Le secrétaire général par intérim de l’organisation nationale des moudjahidine (ONM), Mohand Ouamar Benelhadj, ne fait aucune concession au chef du parti El Bina, le raciste Abdelkader Bengrina. Ayant été attaqué, il y a quelques jours par ce dernier, le moudjahid de 91 ans lui répond sèchement en lui clouant le bec.

« C’est de l’insolence. Il est mal éduqué », lance Mohand Ouamar Benelhadj dans une vidéo postée, hier sur la chaîne YouTube de l’organisation, en visant le responsable du parti islamiste.

Il lui dit clairement qu’il n’a aucune qualité pour se mesurer à lui. « Lui et moi, c’est le noir et le blanc, il n’y a pas de comparaison possible. J’ai 91 ans, je le dépasse de 40 ou 50 ans (Bengrina a 59 ans, NDLR), mon corps est foutu (sic) pour l’Algérie, lui il se porte bien. J’habite un appartement dans un immeuble, je monte et descend tous les jours les escaliers et je suis tombé plusieurs fois, lui il habite je pense à Club des Pins. S’il y avait une justice, c’est moi qui serais à Club de Pins et lui dans une cabane », déclare le premier responsable de l’ONM.
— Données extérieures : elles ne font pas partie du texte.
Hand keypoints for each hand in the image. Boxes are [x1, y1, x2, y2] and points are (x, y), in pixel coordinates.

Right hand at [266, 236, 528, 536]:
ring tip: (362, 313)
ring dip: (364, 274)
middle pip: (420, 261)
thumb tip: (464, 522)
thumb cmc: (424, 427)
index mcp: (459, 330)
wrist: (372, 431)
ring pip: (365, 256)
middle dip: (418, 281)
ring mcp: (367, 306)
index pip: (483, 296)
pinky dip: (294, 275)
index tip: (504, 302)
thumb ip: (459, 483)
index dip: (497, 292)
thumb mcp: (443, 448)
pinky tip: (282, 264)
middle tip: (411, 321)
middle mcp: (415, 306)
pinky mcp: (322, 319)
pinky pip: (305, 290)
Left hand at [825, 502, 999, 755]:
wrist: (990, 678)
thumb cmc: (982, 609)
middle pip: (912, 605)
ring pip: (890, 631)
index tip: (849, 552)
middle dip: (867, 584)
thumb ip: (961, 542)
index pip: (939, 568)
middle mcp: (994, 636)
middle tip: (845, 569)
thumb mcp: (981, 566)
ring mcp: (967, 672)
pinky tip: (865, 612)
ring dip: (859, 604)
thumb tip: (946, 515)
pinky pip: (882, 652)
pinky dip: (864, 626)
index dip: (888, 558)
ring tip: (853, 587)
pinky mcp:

Et d’ajouter : « Il en est arrivé à donner des leçons et à promettre aux Algériens des places au Paradis. Qu’il aille à Gaza combattre les sionistes, tomber en martyr et garantir 70 places au paradis à des Algériens de son choix comme il le prétend. Il ne doit pas promettre aux gens en restant au bord de la mer à Club des Pins, avec l’argent du peuple, comme l’ont fait avant lui ceux qui ont pris des prêts du FNDA (Fonds national de développement agricole) ».

Poursuivant, il répond point par point aux accusations de Bengrina. Mohand Ouamar Benelhadj s’explique sur son poste d’intérimaire à la tête de l’ONM. Selon lui, après le décès de feu Saïd Abadou, les membres du secrétariat national ont insisté pour qu’il prenne l’intérim, étant le plus âgé, précisant que 13 secrétaires nationaux sur 17 ont voté pour lui.

Quant au congrès de l’ONM, Mohand Ouamar Benelhadj précise qu’il « n’était pas possible de le tenir à cause de la crise sanitaire ». Sur sa lancée, le SG de l’ONM traite Abdelkader Bengrina « de Boudjilima (un troubadour nomade qui fait les tournées dans les villages avec son bendir pour quémander de l’argent) ».

« Il m’a accusé d’être illégitime. En quelle qualité a-t-il le droit de se mêler des affaires de l’ONM, des moudjahidine et d’apporter un tel jugement ? C’est de l’insolence, il est mal éduqué. En réalité, je ne dois pas lui répondre, nous ne sommes pas dans la même catégorie, ce n’est pas le même niveau. Moi j’ai fait mon devoir, lui il n’a pas fait le sien en tant que citoyen », déclare celui qui a subi plusieurs blessures pendant la guerre de Libération nationale, perdant notamment un bras.

Poursuivant, Benelhadj répond au reproche qui lui est fait de ne pas soutenir le gouvernement algérien. « Je ne fais pas partie du diwan Essalihine et Je ne sais pas jouer du bendir (instrument à percussion, NDLR) comme lui. Je ne suis pas Boudjmila (sorte de troubadour) pour jouer du bendir et du tambour. Je ne suis pas comme lui. Si je l’étais, je l’aurais peut-être précédé à Club des Pins. Je regrette que nos responsables puissent donner du fourrage (sic) à ceux qui ne le méritent pas», ajoute-t-il.